Indictment: head of tax service bilked banks.

Federal prosecutors have charged the president of a nationwide tax preparation service with committing a series of electronic frauds that bilked two banks of over $1 million.

Richard M. Hersch, president of Quik Tax Dollars Inc., a tax preparation service based in Bryn Mawr, Pa., was arraigned this week on charges of filing false claims, conspiracy, and money laundering.

Mr. Hersch's company was one of many designated by the Internal Revenue Service to transmit Federal income tax returns electronically, a service that speeds the refund process to taxpayers.

IRS officials said Tax Quik also had relationships with Banc One Corp. and Beneficial Corp. to provide taxpayers with so-called "refund anticipation loans," whereby financial institutions advance money to consumers due tax refunds for a fee.

Prosecutors said Mr. Hersch used this access to IRS computer systems to illegally obtain $1,131,000 in refund anticipation loans from Banc One and Beneficial by filing over 400 false tax retums.

Leading Players

Banc One and Beneficial are two of largest players in the refund-anticipation loan business, which a number of financial institutions have entered since the IRS started accepting electronic returns in the mid-1980s.

The business has attracted banks because of the perceived low credit risk and relatively high fees charged for these short-term loans.

The indictment of Mr. Hersch is "one of the largest electronic filing cases ever prosecuted and represents the first time that an officer of a large tax preparation firm has been prosecuted for abusing the electronic filing system," said Donald Stern, the U.S. attorney in Boston who is heading the case.

25,000 Returns a Year

Quik Tax marketed its tax refund service through relationships with check-cashing centers around the country, and was filing about 25,000 legitimate electronic returns a year, said Fred Aufiero, branch chief of the criminal investigation division of the IRS.

During the 1991 tax filing season in early 1992, Mr. Aufiero said, Mr. Hersch filed 145 tax returns using fictitious names and Social Security numbers.

Within two days after the false returns were electronically filed, the IRS sent acknowledgments that the returns had been received and were free of mathematical errors, although this is not a guarantee the return is free from fraud, Mr. Aufiero noted.

Change in Tactics

Upon receiving the IRS acknowledgment, Beneficial and Banc One issued refund anticipation loan checks.

These Mr. Hersch allegedly laundered through various bank accounts.

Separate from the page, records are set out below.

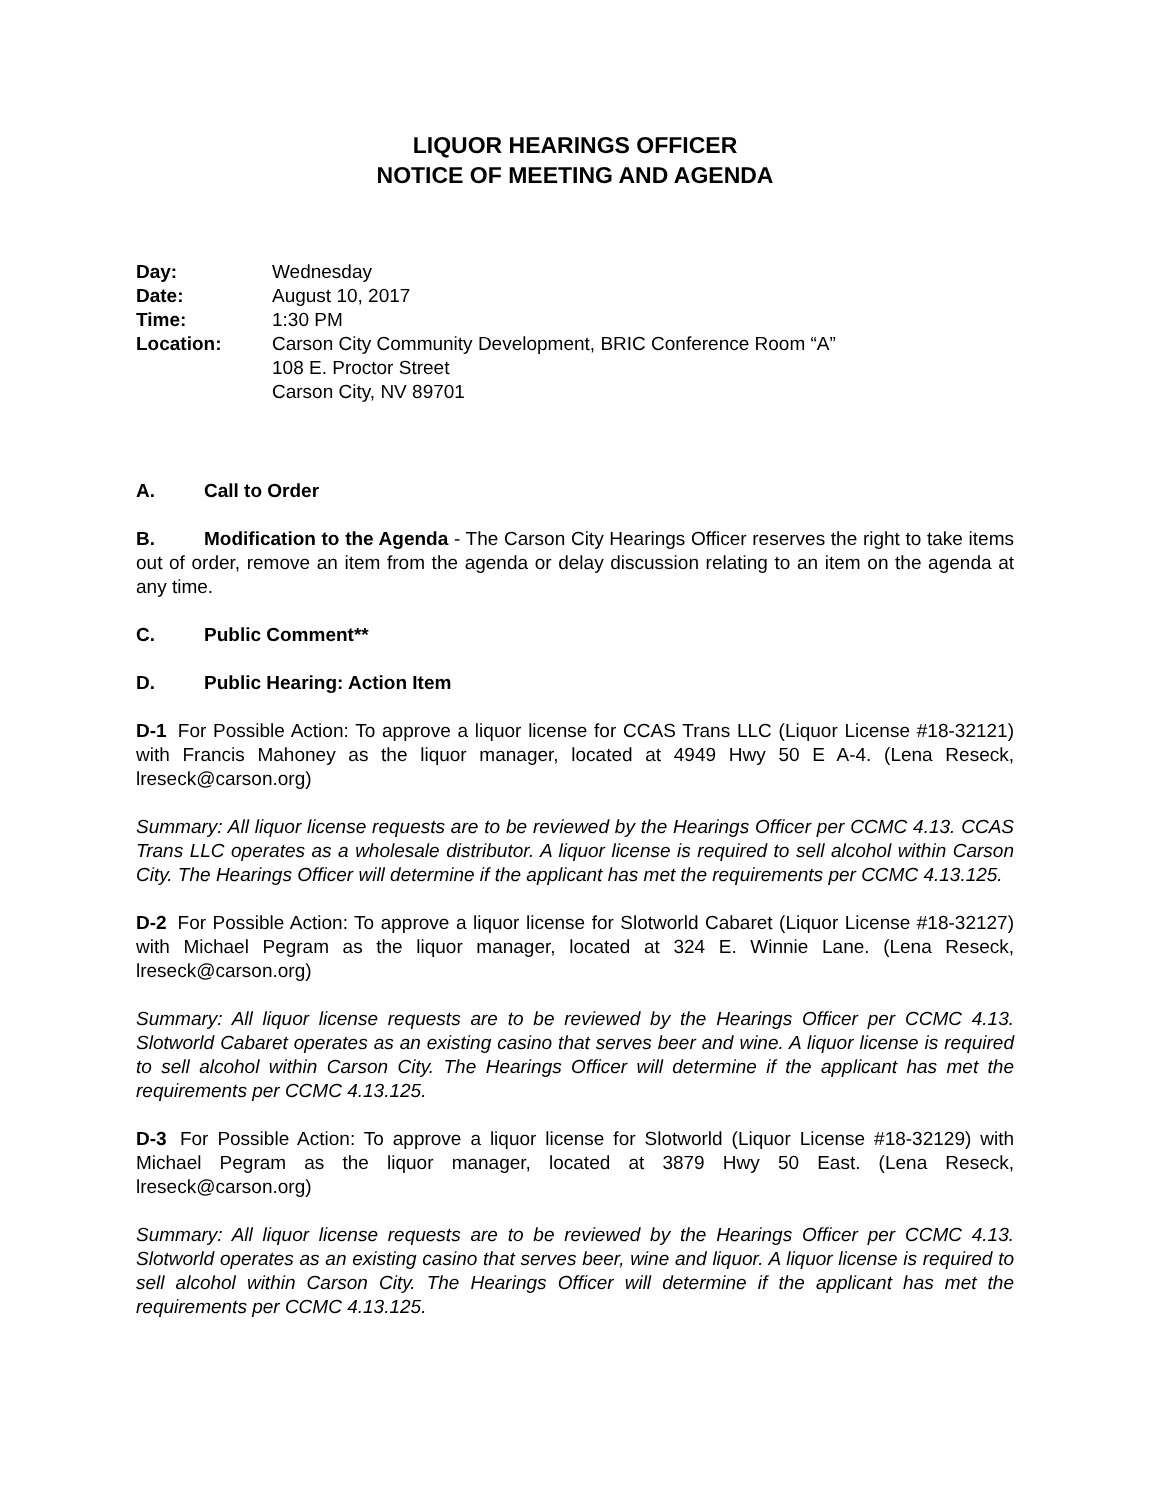LIQUOR HEARINGS OFFICER
NOTICE OF MEETING AND AGENDA
Day: Wednesday Date: August 10, 2017 Time: 1:30 PM Location: Carson City Community Development, BRIC Conference Room “A”
108 E. Proctor Street
Carson City, NV 89701
A. Call to Order
B. Modification to the Agenda - The Carson City Hearings Officer reserves the right to take items out of order, remove an item from the agenda or delay discussion relating to an item on the agenda at any time.
C. Public Comment**
D. Public Hearing: Action Item
D-1 For Possible Action: To approve a liquor license for CCAS Trans LLC (Liquor License #18-32121) with Francis Mahoney as the liquor manager, located at 4949 Hwy 50 E A-4. (Lena Reseck, lreseck@carson.org)
Summary: All liquor license requests are to be reviewed by the Hearings Officer per CCMC 4.13. CCAS Trans LLC operates as a wholesale distributor. A liquor license is required to sell alcohol within Carson City. The Hearings Officer will determine if the applicant has met the requirements per CCMC 4.13.125.
D-2 For Possible Action: To approve a liquor license for Slotworld Cabaret (Liquor License #18-32127) with Michael Pegram as the liquor manager, located at 324 E. Winnie Lane. (Lena Reseck, lreseck@carson.org)
Summary: All liquor license requests are to be reviewed by the Hearings Officer per CCMC 4.13. Slotworld Cabaret operates as an existing casino that serves beer and wine. A liquor license is required to sell alcohol within Carson City. The Hearings Officer will determine if the applicant has met the requirements per CCMC 4.13.125.
D-3 For Possible Action: To approve a liquor license for Slotworld (Liquor License #18-32129) with Michael Pegram as the liquor manager, located at 3879 Hwy 50 East. (Lena Reseck, lreseck@carson.org)
Summary: All liquor license requests are to be reviewed by the Hearings Officer per CCMC 4.13. Slotworld operates as an existing casino that serves beer, wine and liquor. A liquor license is required to sell alcohol within Carson City. The Hearings Officer will determine if the applicant has met the requirements per CCMC 4.13.125.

For the 1992 tax filing season, investigators said, Mr. Hersch changed his scheme because IRS computers were modified to check Social Security numbers as part of the acknowledgment.

He then is alleged to have begun surreptitiously inflating the refunds due to actual Quik Tax clients, pocketing the difference after the banks issued the refund loans.

Mr. Aufiero said the two banks were stuck with most of the losses after the IRS discovered the suspect returns and froze the government refund checks of returns filed by Quik Tax.

"Mr. Hersch was able to take advantage of the speed of electronic filing system to get money from the banks before we could discover the fraud," Mr. Aufiero said. He added that Banc One had even given Mr. Hersch a checkbook in which he could write out refund-anticipation loan checks himself after receiving the IRS acknowledgments.

If convicted, Mr. Hersch faces could face five to 20 years in prison, fines of up to $250,000 on each false-claims charge, and a $500,000 fine for each money-laundering charge.